COMPITO 1: Riassumi in due frasi il testo sulle spese militari.
COMPITO 2: Trascrivi dal testo sulle spese militari il brano che va da "- Distorsione del" fino a "in settori civili." compreso.

Le spese per la difesa (armi e truppe) sono un argomento molto dibattuto tra gli economisti. Alcuni sostengono che abbiano un effetto positivo sul PIL, mentre altri ritengono che siano un uso inefficiente delle risorse. Vediamo entrambe le posizioni e cosa dicono gli studi.
1. L’idea che le spese militari aumentino il PIL
Questa tesi si basa sull’effetto keynesiano della spesa pubblica: il governo spende per la difesa, il denaro circola nell’economia, si creano posti di lavoro e si stimola la produzione industriale. Alcuni effetti positivi possono includere:
- Effetto moltiplicatore: la spesa pubblica in difesa aumenta la domanda aggregata, portando a crescita economica, almeno nel breve periodo.
- Sviluppo tecnologico: molti progressi scientifici e tecnologici (internet, GPS, materiali avanzati) derivano dalla ricerca militare.
- Occupazione: sia diretta (soldati e personale militare) sia indiretta (industrie della difesa, appalti pubblici).
Secondo alcuni studi, il moltiplicatore fiscale della spesa per la difesa potrebbe essere superiore a 1, cioè ogni euro speso genera più di un euro di PIL. Tuttavia, questo dipende dal contesto economico: in tempi di crisi o recessione, la spesa militare può avere effetti più forti.
2. Il lato negativo: spesa inefficiente e “crowding out”
Molti economisti, però, sostengono che le spese militari non siano il miglior modo per stimolare la crescita economica a lungo termine. Alcune critiche includono:
- Effetto “crowding out”: la spesa militare può sottrarre risorse ad altri settori più produttivi, come infrastrutture, istruzione e sanità.
- Redditività bassa: a differenza di investimenti in strade o scuole, i soldi spesi in armi non creano valore duraturo nell’economia.
- Distorsione del mercato: troppa spesa militare può favorire un’economia dipendente dall’industria bellica (come negli USA), riducendo la diversificazione.
Secondo studi del Stockholm International Peace Research Institute (SIPRI), la spesa militare tende ad avere un impatto meno positivo sul PIL rispetto ad altri tipi di spesa pubblica. Uno studio del National Bureau of Economic Research (NBER) ha anche mostrato che, nel lungo periodo, economie con alta spesa militare tendono ad avere una crescita inferiore rispetto a quelle che investono in settori civili.
Conclusione: mito o realtà?
- Nel breve termine, la spesa militare può stimolare il PIL (specialmente in crisi economiche).
- Nel lungo periodo, può rallentare la crescita se sottrae risorse a investimenti più produttivi.
In generale, molti economisti suggeriscono che la spesa pubblica sia più efficace quando è diretta verso infrastrutture, istruzione e ricerca, piuttosto che in armamenti. Quindi, l’idea che le spese militari siano un forte motore di crescita è solo parzialmente vera e molto dipende dal contesto economico e dalle alternative di spesa.

DATI IN INGRESSO:

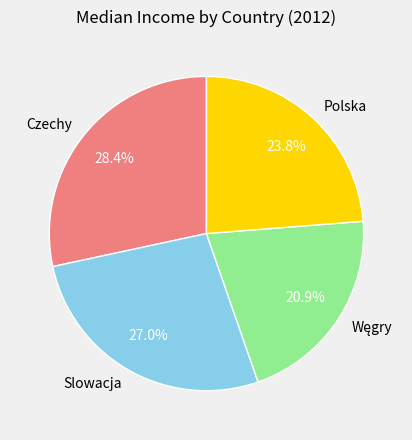

Count the number of slices in the pie.

4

RISPOSTA SCRITTA 1: Nel breve periodo, e soprattutto nelle crisi economiche, la spesa per la difesa può stimolare il PIL grazie all'effetto moltiplicatore, ai posti di lavoro e ai progressi tecnologici che ne derivano. Nel lungo periodo può invece rallentare la crescita, perché sottrae risorse a settori più produttivi, e molti economisti ritengono più efficace investire in infrastrutture, istruzione e ricerca.

RISPOSTA SCRITTA 2:
- Distorsione del mercato: troppa spesa militare può favorire un’economia dipendente dall’industria bellica (come negli USA), riducendo la diversificazione.
Secondo studi del Stockholm International Peace Research Institute (SIPRI), la spesa militare tende ad avere un impatto meno positivo sul PIL rispetto ad altri tipi di spesa pubblica. Uno studio del National Bureau of Economic Research (NBER) ha anche mostrato che, nel lungo periodo, economie con alta spesa militare tendono ad avere una crescita inferiore rispetto a quelle che investono in settori civili.